Elle adore ce sentiment d’être dominée physiquement par cet homme d’un mètre quatre-vingt-dix et d’être entièrement remplie par sa longue queue. Puis il commence lentement ses va-et-vient, langoureusement, sûrement. Il accélère graduellement…
Antoine distingue nettement leurs soupirs qui accompagnent la pénétration, il croit entendre de Lucie un « c’est bon, vas-y ». Elle adore le sentir en elle et cette position est idéale.
Antoine entend le voisin gémir en rythme, puis Lucie se met à gémir elle aussi. Antoine est au comble de l’excitation, comme ce premier soir où sa femme lui avait annoncé que le voisin venait l’emmener pour lui faire l’amour pour la première fois, le moment où elle lui avait dit
qu’il arrivait, que ça y était, elle y allait !

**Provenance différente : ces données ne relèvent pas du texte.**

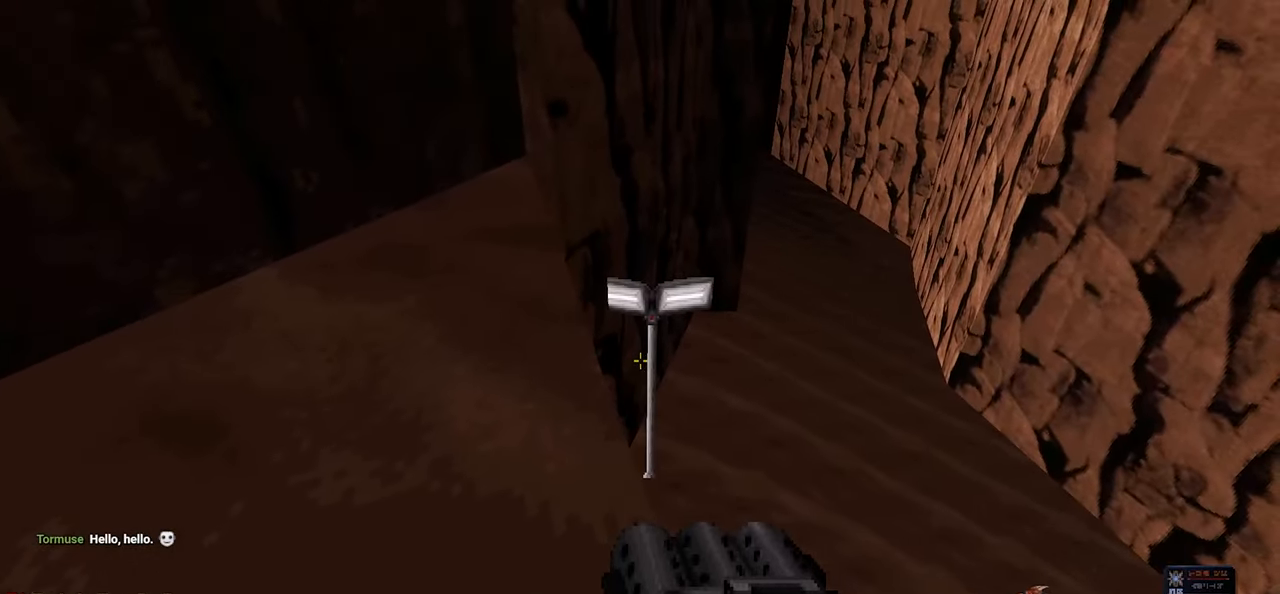
{"keys": ["w"], "mouse": [], "mouse_move": "right", "events": [[417, "w", "down"]]}
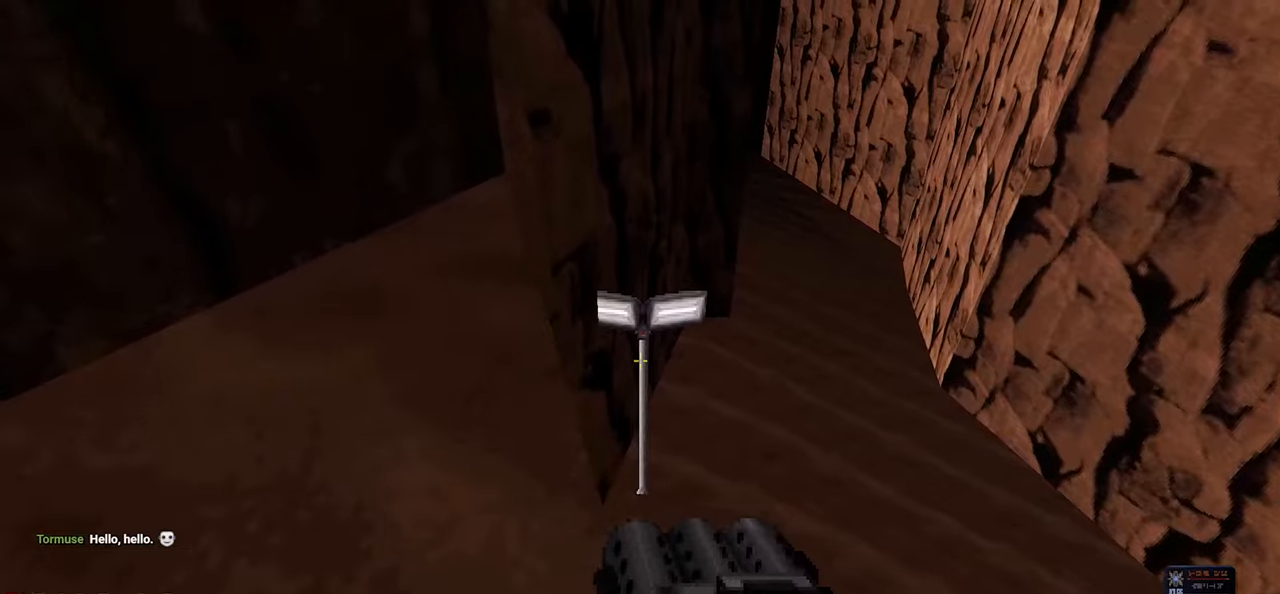
{"keys": [], "mouse": [], "mouse_move": "still", "events": [[333, "w", "up"]]}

Antoine sent qu’ils cherchent à chuchoter, à faire le moins de bruit possible. Il les entend prononcer quelques mots, mais il ne distingue pas lesquels, sauf qu’ils sont doux et tendres.
Le voisin accélère de plus en plus, cela doit bien faire cinq minutes qu’il baise Lucie. Il distingue les bruits de l’amour, celui qu’une bite fait dans le sexe détrempé d’une femme. De sa femme. Son cœur bat fort quand il entend le râle si caractéristique de l’homme qui jouit.

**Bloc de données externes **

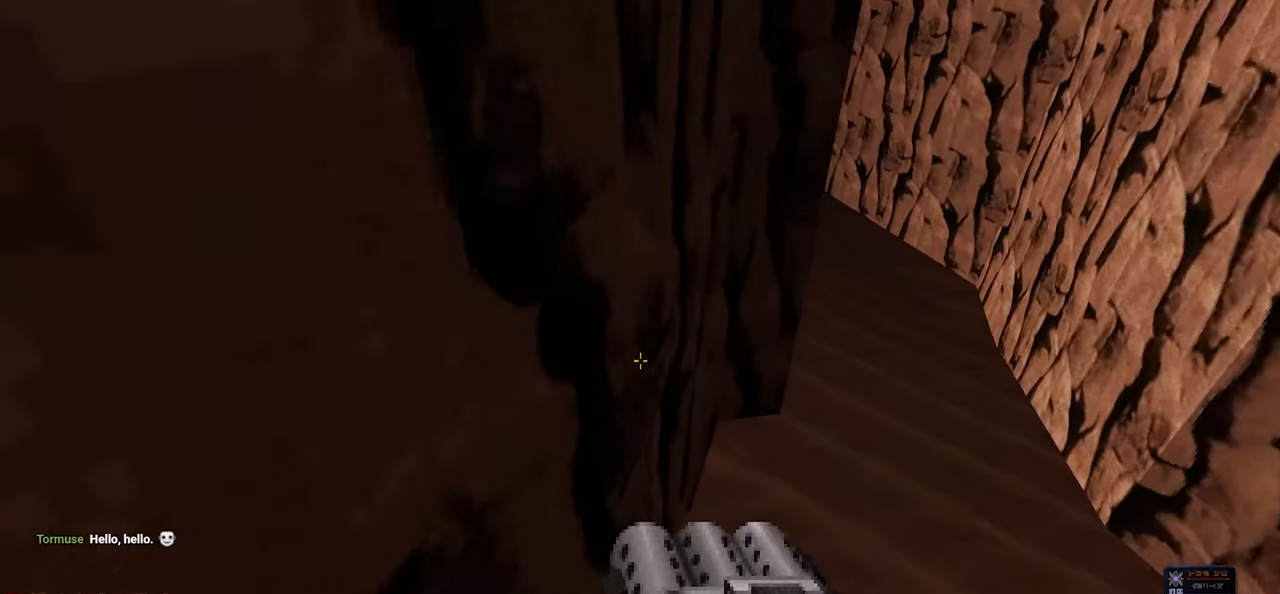
{"keys": [], "mouse": [], "mouse_move": "right", "events": []}
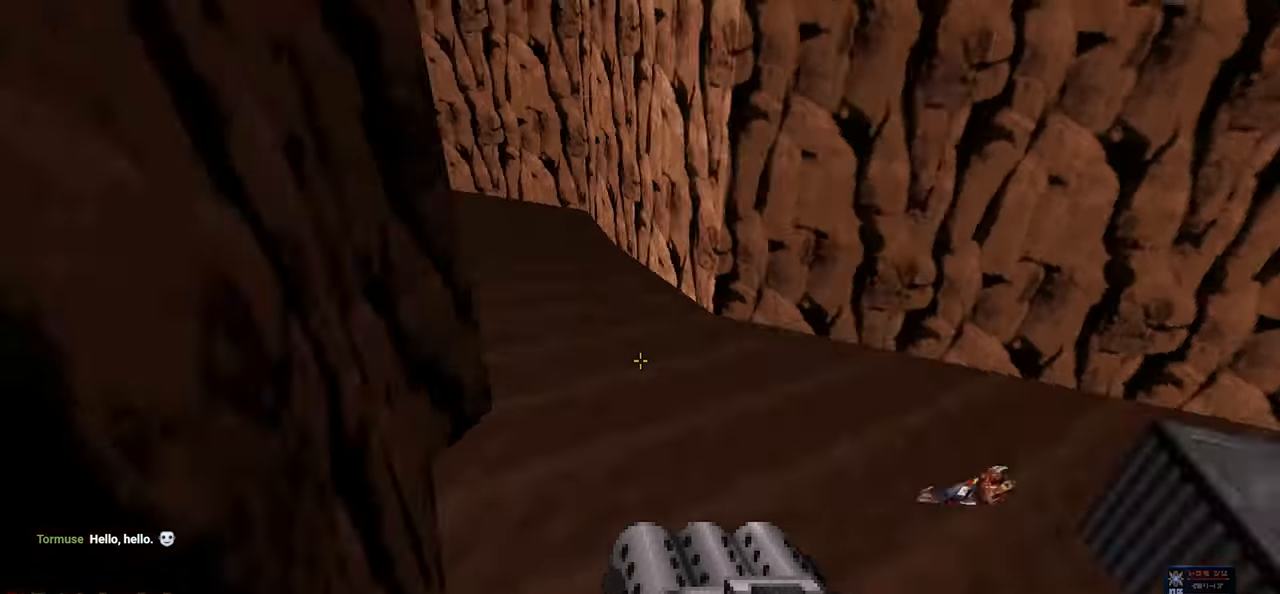
{"keys": [], "mouse": [], "mouse_move": "up-right", "events": []}
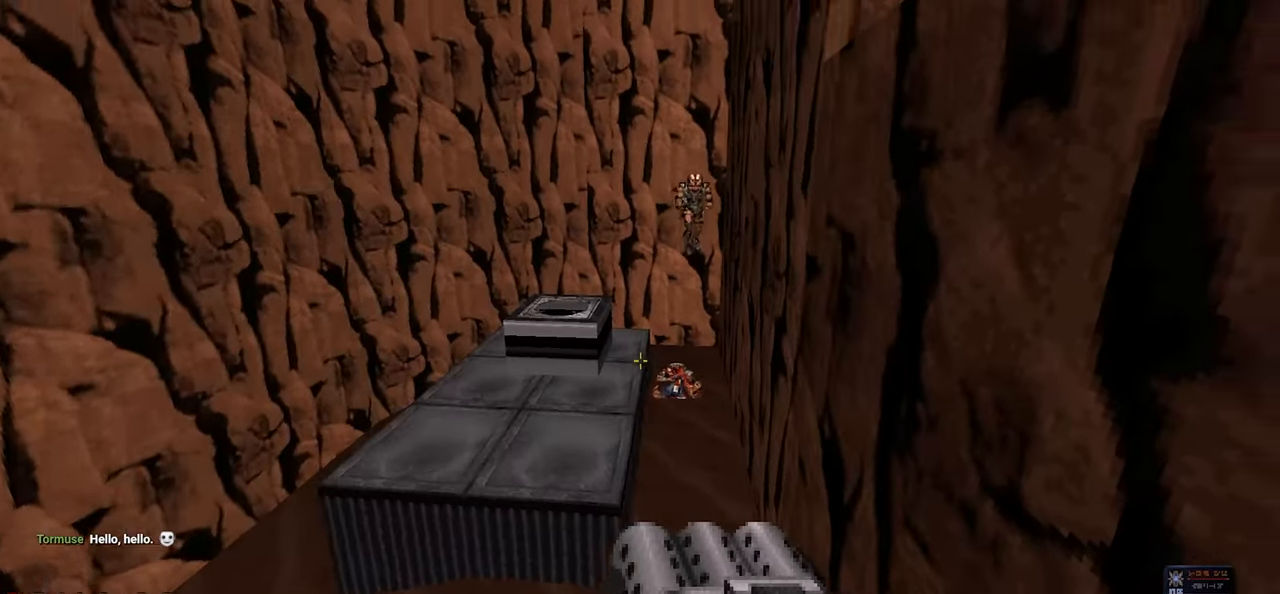
{"keys": [], "mouse": [], "mouse_move": "left", "events": []}
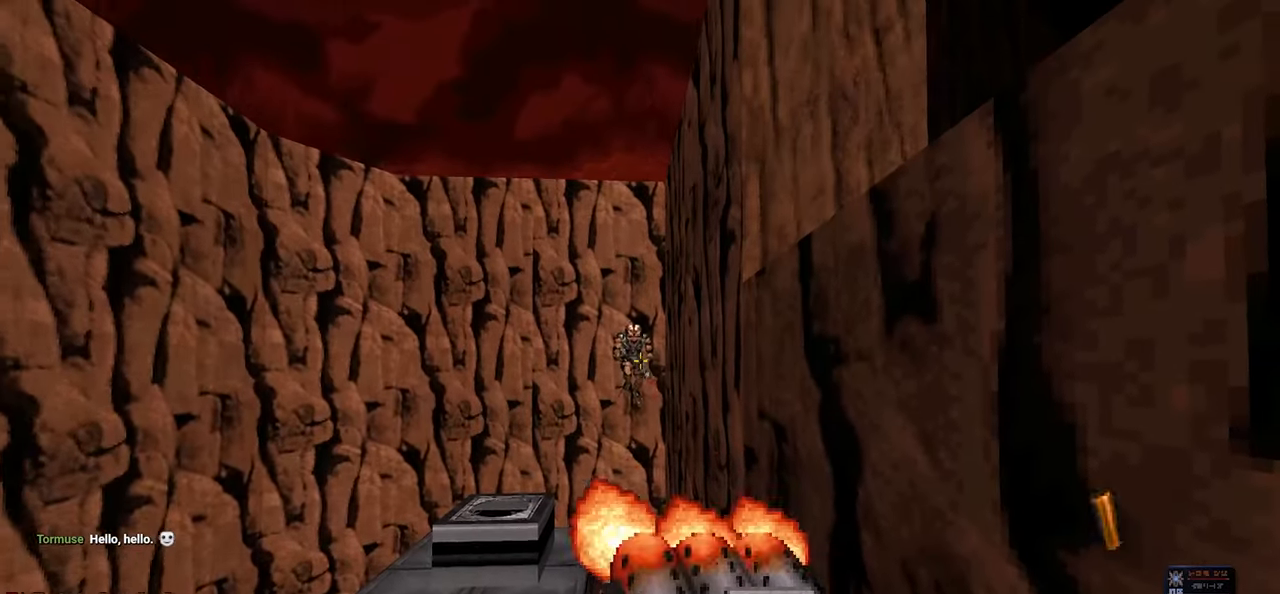
{"keys": [], "mouse": [], "mouse_move": "right", "events": []}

Le voisin se fiche au plus profond de Lucie et éjacule tout ce qu’il peut en elle, il déverse son sperme. A-t-elle joui ? A-t-il éjaculé aussi abondamment que ce qu’elle lui avait raconté pendant le confinement ? Mille pensées traversent l’esprit d’Antoine.
Le moment est venu pour Antoine de remonter vite et discrètement dans la chambre !
Quelques minutes passent, puis elle ouvre la porte. Elle apparaît, radieuse et victorieuse, et se dit qu’elle va pouvoir maintenant consoler son mari. Elle ouvre la couette, passe la main dans le caleçon d’Antoine et se dit : « Tiens, il bande en dormant ? » Les yeux de son mari font semblant de s’ouvrir, elle lui sourit et descend son caleçon, sa queue se dresse devant elle. Lucie la guide vers sa chatte et elle s’empale sur elle.
La sensation pour son mari est entièrement nouvelle : il sent que sa bite pénètre un vagin déjà lubrifié. C’est particulièrement doux et soyeux. Au bout de quelques va-et-vient, le nectar composé des jus mêlés de Lucie et du voisin s’échappe et coule le long de la bite d’Antoine. Lucie imprime le mouvement, Antoine monte son bassin à la rencontre de son corps. Du doigt, il caresse son clitoris avec le foutre qui coule d’elle. Lucie jouit vite, puis c’est à son tour…
Lucie s’allonge contre Antoine. Satisfaite, nul besoin de parler. En elle, la semence de deux hommes.
Le couple ne parle pas, mais il est clair que les deux réfléchissent à la façon dont ils vont gérer la situation. Lucie doit-elle tout lui dire ? Elle sait qu’Antoine sera excité comme une puce, mais faut-il aussi laisser le voisin croire que son mari ne sait pas ? Ou, au contraire, lui dire qu’il sait et que ça ne le dérange pas, à condition qu’ils restent discrets ? Cela autoriserait-il d’autres fois ? Mille questions l’assaillent.
Lucie et Antoine s’endorment, comblés et fatigués pour ce soir.